Nyaris pengerjaan lukisan nyaris tiada henti. Bapak satu anak ini memulai kerjanya setiap jam 8 pagi dan mengakhiri kegiatannya setiap pukul 01. 00 dini hari. Untuk semua ini, Soni yang mengatasnamakan warga Gebang Kidul menghabiskan anggaran sebesar Rp47 juta. Separuh dana diperoleh dari swadaya masyarakat dan separuh sisanya berasal dari pinjam meminjam. “Itu terhitung semua. Tidak hanya lukisannya saja tapi seluruh perangkat pendukungnya,” jelasnya.
Lukisan ini rencananya dipajang hingga akhir bulan Juni yang dikenal masyarakat Blitar sebagai Bulan Bung Karno. Sebab, selain hari lahir Pancasila 1 Juni dan hari lahir BK 6 Juni, pada Juni juga ada Haul BK yang jatuh setiap 20 Juni. Setelah itu lukisan akbar tersebut akan diinventariskan di Istana Gebang.

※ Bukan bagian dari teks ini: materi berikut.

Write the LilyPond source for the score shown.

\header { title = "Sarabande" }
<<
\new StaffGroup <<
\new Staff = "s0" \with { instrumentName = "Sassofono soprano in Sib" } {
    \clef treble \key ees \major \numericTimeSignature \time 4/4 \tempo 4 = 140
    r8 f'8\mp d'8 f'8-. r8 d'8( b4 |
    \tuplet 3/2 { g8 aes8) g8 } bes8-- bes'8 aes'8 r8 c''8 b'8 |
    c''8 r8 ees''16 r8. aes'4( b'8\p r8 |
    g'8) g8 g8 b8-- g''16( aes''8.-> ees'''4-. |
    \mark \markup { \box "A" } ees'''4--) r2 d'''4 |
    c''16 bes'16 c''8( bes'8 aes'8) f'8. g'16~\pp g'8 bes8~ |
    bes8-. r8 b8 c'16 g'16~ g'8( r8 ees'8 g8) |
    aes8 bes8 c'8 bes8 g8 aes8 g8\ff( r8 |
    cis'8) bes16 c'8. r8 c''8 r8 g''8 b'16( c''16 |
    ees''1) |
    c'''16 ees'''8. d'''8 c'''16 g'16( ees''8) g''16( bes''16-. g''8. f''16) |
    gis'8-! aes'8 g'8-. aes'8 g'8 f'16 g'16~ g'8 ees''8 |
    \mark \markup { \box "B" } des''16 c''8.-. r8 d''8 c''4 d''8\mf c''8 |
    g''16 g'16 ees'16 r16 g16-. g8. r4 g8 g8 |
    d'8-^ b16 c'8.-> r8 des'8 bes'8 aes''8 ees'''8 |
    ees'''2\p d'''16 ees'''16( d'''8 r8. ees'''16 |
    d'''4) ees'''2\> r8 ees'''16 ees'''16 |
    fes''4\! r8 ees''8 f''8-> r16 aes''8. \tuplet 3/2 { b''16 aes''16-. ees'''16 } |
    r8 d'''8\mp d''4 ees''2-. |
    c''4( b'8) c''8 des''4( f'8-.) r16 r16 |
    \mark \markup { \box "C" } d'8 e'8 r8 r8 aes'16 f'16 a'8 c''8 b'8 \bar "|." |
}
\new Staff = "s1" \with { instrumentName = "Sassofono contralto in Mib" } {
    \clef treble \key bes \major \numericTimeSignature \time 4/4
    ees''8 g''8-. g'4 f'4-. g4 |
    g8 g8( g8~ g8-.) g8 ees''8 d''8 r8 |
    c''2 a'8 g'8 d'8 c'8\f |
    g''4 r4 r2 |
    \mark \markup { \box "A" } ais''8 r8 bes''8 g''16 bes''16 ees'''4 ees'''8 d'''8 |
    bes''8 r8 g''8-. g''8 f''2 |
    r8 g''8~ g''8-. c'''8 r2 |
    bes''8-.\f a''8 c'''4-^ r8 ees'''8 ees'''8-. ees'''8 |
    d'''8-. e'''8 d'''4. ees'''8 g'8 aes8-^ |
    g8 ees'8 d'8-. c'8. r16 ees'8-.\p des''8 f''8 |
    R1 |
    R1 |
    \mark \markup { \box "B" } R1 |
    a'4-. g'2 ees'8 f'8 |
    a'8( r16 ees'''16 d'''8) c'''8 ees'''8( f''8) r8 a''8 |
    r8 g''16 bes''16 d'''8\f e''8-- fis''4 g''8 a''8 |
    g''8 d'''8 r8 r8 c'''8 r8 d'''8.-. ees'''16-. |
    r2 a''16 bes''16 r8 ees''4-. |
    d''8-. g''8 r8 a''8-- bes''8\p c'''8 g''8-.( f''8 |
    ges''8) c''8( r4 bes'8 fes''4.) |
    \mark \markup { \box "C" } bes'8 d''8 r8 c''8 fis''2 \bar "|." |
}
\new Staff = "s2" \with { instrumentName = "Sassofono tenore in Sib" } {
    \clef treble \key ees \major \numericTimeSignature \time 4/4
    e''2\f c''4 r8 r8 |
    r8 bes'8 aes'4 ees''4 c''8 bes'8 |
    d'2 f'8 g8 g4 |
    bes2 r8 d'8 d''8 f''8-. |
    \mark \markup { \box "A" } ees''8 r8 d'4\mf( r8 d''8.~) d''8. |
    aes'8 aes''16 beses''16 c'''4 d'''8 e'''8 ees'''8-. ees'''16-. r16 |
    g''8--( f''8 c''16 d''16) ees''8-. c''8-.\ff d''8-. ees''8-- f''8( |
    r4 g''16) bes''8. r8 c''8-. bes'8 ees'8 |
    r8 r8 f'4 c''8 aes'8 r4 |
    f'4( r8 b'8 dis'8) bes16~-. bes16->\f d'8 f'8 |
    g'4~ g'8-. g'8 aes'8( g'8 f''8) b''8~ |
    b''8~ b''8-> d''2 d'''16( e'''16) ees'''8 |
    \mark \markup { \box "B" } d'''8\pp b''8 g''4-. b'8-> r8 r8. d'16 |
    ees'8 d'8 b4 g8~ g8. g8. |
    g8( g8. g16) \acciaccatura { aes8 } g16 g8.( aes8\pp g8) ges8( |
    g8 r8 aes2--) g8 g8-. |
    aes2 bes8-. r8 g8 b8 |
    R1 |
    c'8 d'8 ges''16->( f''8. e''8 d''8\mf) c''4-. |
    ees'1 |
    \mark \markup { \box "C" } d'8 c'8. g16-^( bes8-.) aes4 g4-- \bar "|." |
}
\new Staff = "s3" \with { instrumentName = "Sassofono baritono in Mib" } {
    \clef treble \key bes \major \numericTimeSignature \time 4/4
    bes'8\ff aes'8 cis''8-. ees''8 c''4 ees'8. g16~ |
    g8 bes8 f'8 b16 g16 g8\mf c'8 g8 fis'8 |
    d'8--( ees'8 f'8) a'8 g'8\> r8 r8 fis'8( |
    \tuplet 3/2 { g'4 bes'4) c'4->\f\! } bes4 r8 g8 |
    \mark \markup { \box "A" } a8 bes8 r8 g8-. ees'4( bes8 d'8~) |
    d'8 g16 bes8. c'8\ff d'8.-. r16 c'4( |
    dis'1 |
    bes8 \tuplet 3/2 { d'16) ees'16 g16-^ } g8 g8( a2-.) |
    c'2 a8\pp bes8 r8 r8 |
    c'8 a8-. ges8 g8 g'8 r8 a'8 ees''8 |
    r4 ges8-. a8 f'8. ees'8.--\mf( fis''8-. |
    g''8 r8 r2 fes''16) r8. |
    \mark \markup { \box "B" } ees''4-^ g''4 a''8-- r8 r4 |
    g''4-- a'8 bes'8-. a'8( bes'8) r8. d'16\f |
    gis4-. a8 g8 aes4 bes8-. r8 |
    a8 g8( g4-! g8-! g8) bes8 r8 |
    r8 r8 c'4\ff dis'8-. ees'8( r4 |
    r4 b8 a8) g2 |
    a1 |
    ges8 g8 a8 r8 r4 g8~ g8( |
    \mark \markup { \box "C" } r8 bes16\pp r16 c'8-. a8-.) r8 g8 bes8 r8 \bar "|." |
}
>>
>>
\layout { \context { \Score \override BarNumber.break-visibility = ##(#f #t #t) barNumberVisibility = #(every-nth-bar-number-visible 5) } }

“Tidak ada niat apapun dari pembuatan lukisan ini selain ingin meramaikan hari lahir BK. Pada 2010 lalu kami warga Gebang juga pernah membuat patung BK. Kami hanya merasa prihatin animo masyarakat yang terus menurun sejak 4 tahun terakhir ini,” ungkapnya.
Hal senada disampaikan Islan Gatut Imbata selaku Ketua Panitia Acara peringatan hari lahir BK. Mantan anggota DPRD Propinsi Jawa Timur itu mengakui peringatan bulan BK mulai ditinggalkan. Penetrasi budaya asing membuat generasi muda lebih memahami hal-hal yang berbau western daripada riwayat perjuangan BK.
“Karenanya dengan acara seperti ini kita mencoba mengingat sekaligus meneladani perjuangan founding father kita ini. Jangan pernah melupakan sejarah, begitu pesan BK yang terus menancap di dalam ingatan kita,” ujarnya.
Acara peringatan hari lahir BK akan diramaikan dengan pagelaran wayang kulit di depan Istana Gebang.